That, at least is the gist of the final examination, and of course, Svejk is found to be perfectly fit to serve - revealing the representatives of the system to be even more hare-brained than Svejk pretends to be. Thus, the irony and paradox. It is precisely that sort of scene that generations of Czechs have come to adore: subversive humour and a quiet thumbing of one's nose at authority behind its back. Many would say that it is a typical Czech characteristic, retained after suffering centuries of imposed rule under the Austrians.

Still, as Cecil Parrott noted in the introduction to The Good Soldier Svejk's English edition, there were many Czechs at the time of the book's publication after World war I, who were unhappy about the image projected by Svejk - resenting the derivative verb of 'Svejkism' at the time of the nation's First Republic, which could stand for passive resistance, but also a kind of flawed streak, a fatal spinelessness, something more patriotic natures would like to toss aside. Cecil Parrott wrote:

"...there were many Czechs who thought then and still do now that Svejk himself is not a good advertisement for the Czech character. When the new Republic was trying to establish its identity and reputation abroad patriots did not wish to be associated in the minds of foreign readers with the qualities which seemed to characterise Svejk. But these fears were unjustified. Although 'Svejkism' is a word often used to characterise the passive resistance of the Czechs, anyone who reads the book carefully and knows the Czechs will perceive that Svejk is not necessarily a Czech figure. He might be any Central European and is in fact a 'Mr Everyman', in the sense that he resembles any 'little man' who gets caught up in the wheels of a big bureaucratic machine."
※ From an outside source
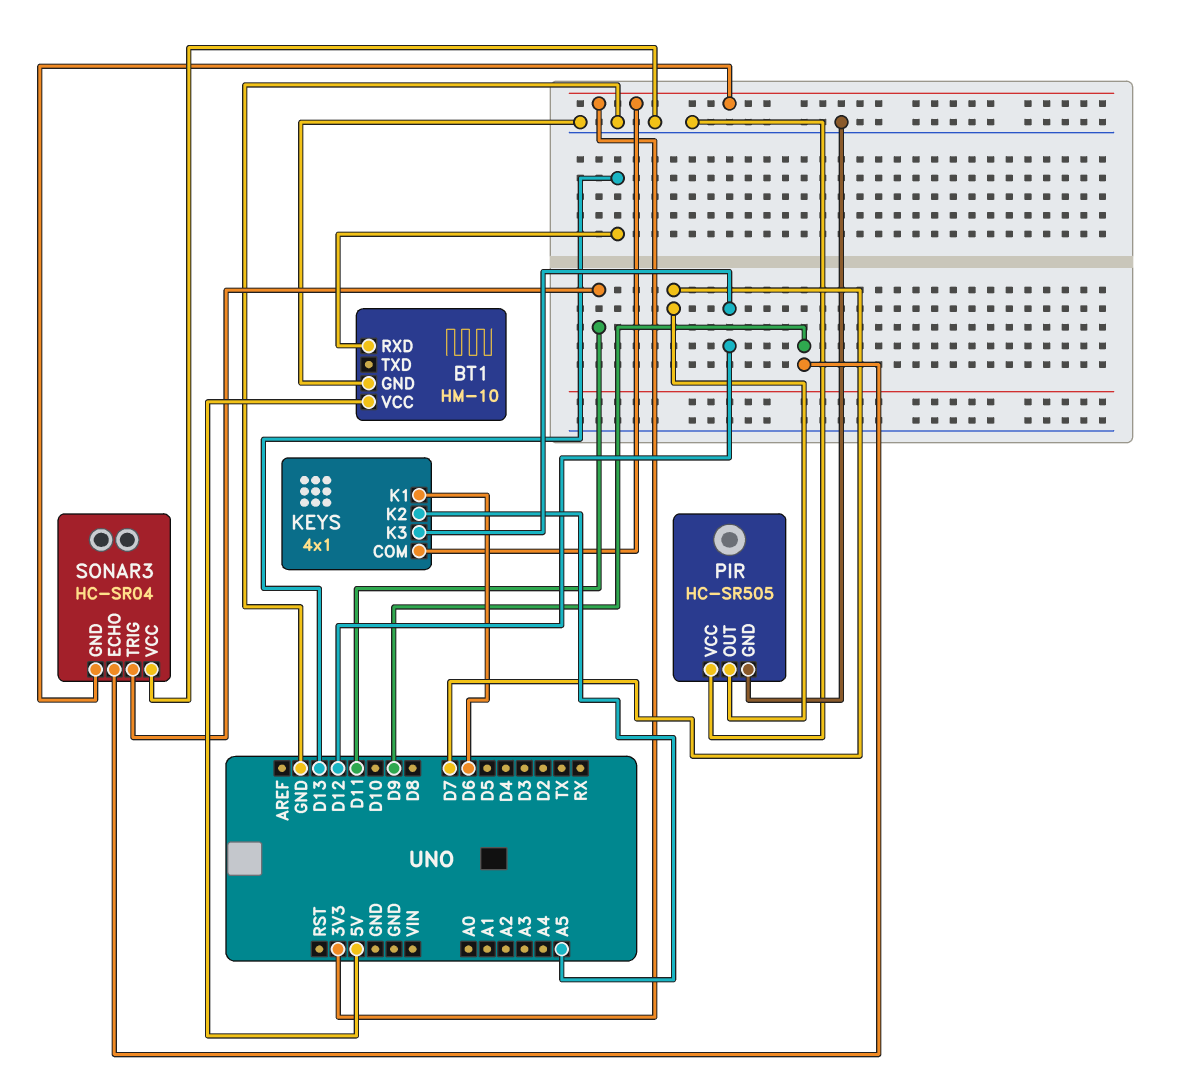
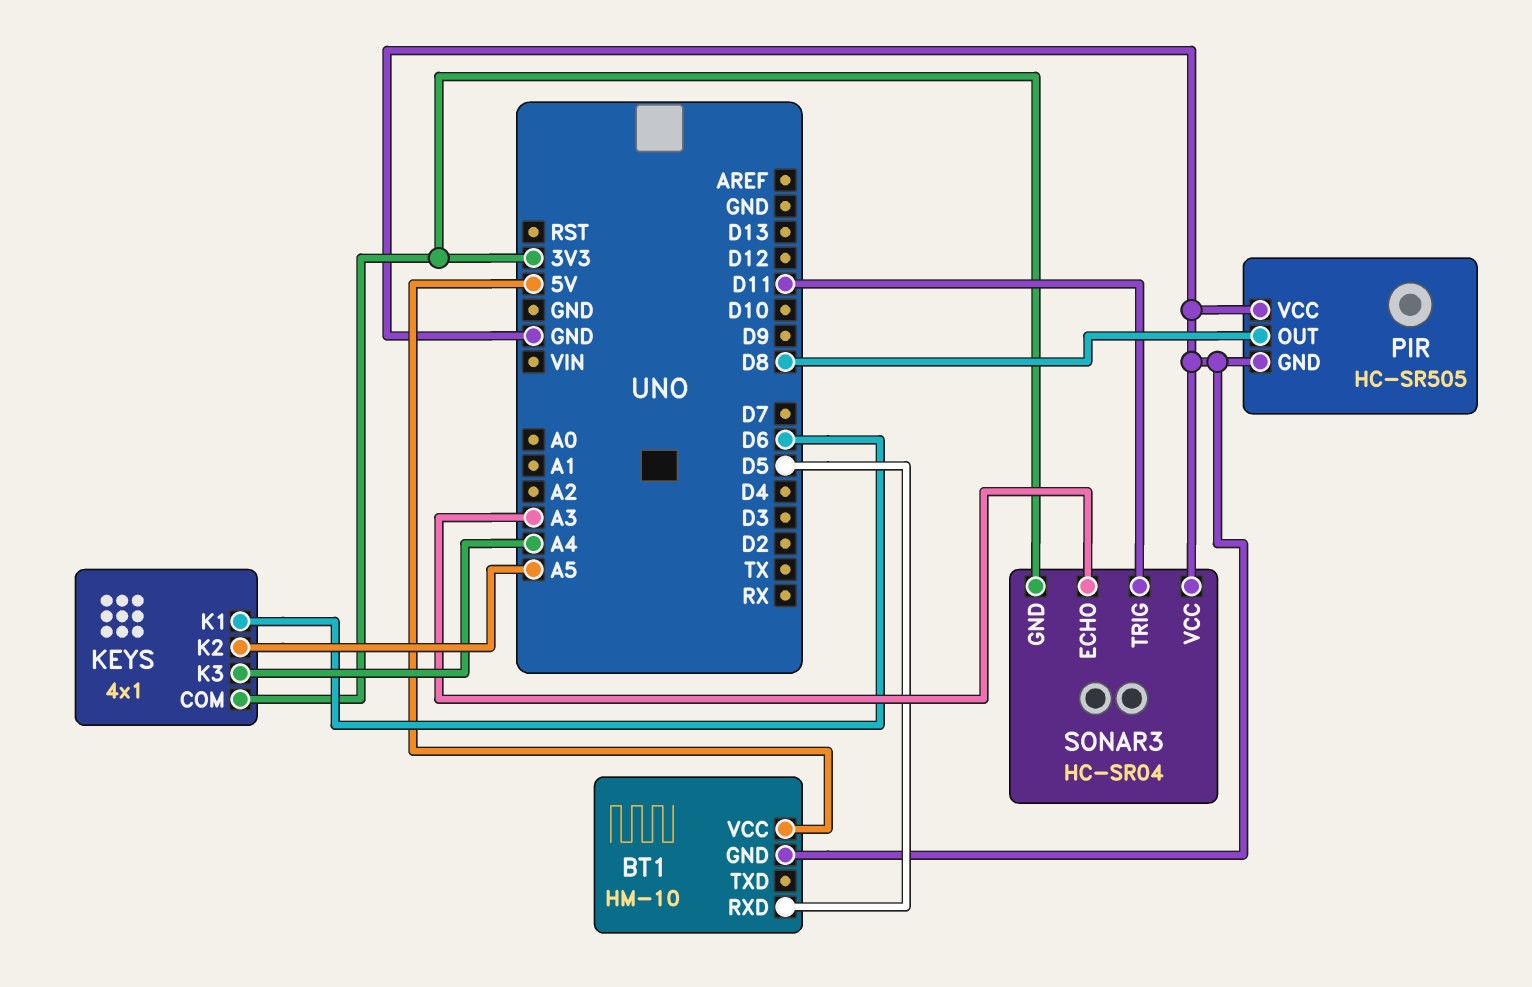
BT1 pin RXD: D13 -> D5
KEYS pin K3: D12 -> A4
PIR pin OUT: D7 -> D8
SONAR3 pin ECHO: D9 -> A3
Arguably the debate continues to this day, on the one side fans of the Good Soldier - on the other those who resent the book's humour. One thing both sides can agree on, whether they like the book or not: Svejk is no dummy. Behind the soldier's innocent blank moon-face there is a wealth of mischievous, but at times even moral designs. By comparison a character like Forrest Gump, often compared to Svejk in the 90s, has no spark in his eye, no sense of self-reflection, no ability for caustic criticism - or even just dumb insolence - when the whole world goes to hell.

Cecil Parrott again:

"Svejk is no ignoramus. He is the brother of a schoolmaster and is clearly an educated man. Although he expresses himself in the Prague vernacular he has a rich literary vocabulary combined with an almost encyclopaedic knowledge, no doubt derived from considerable reading of newspapers and journals. He is a close observer of human nature and some of his deductions are penetrating. In dealing with his superiors he masks his real views and, indeed, even when talking to people in his own class he rarely reveals his true thinking. At the end of Part I, in a conversation with a soldier he says exactly what he thinks of Austria-Hungary: 'A monarchy as idiotic as this ought not to exist at all.'"

One final note: last year at Prague's NATO summit a man dressed as the Good Soldier and using Svejk's typical crutches to support himself, appeared at an anti-alliance protest, shouting at the top of his voice: "To Baghdad, Mrs Muller, to Baghdad...", showing just how deep the character is etched on the common psyche here.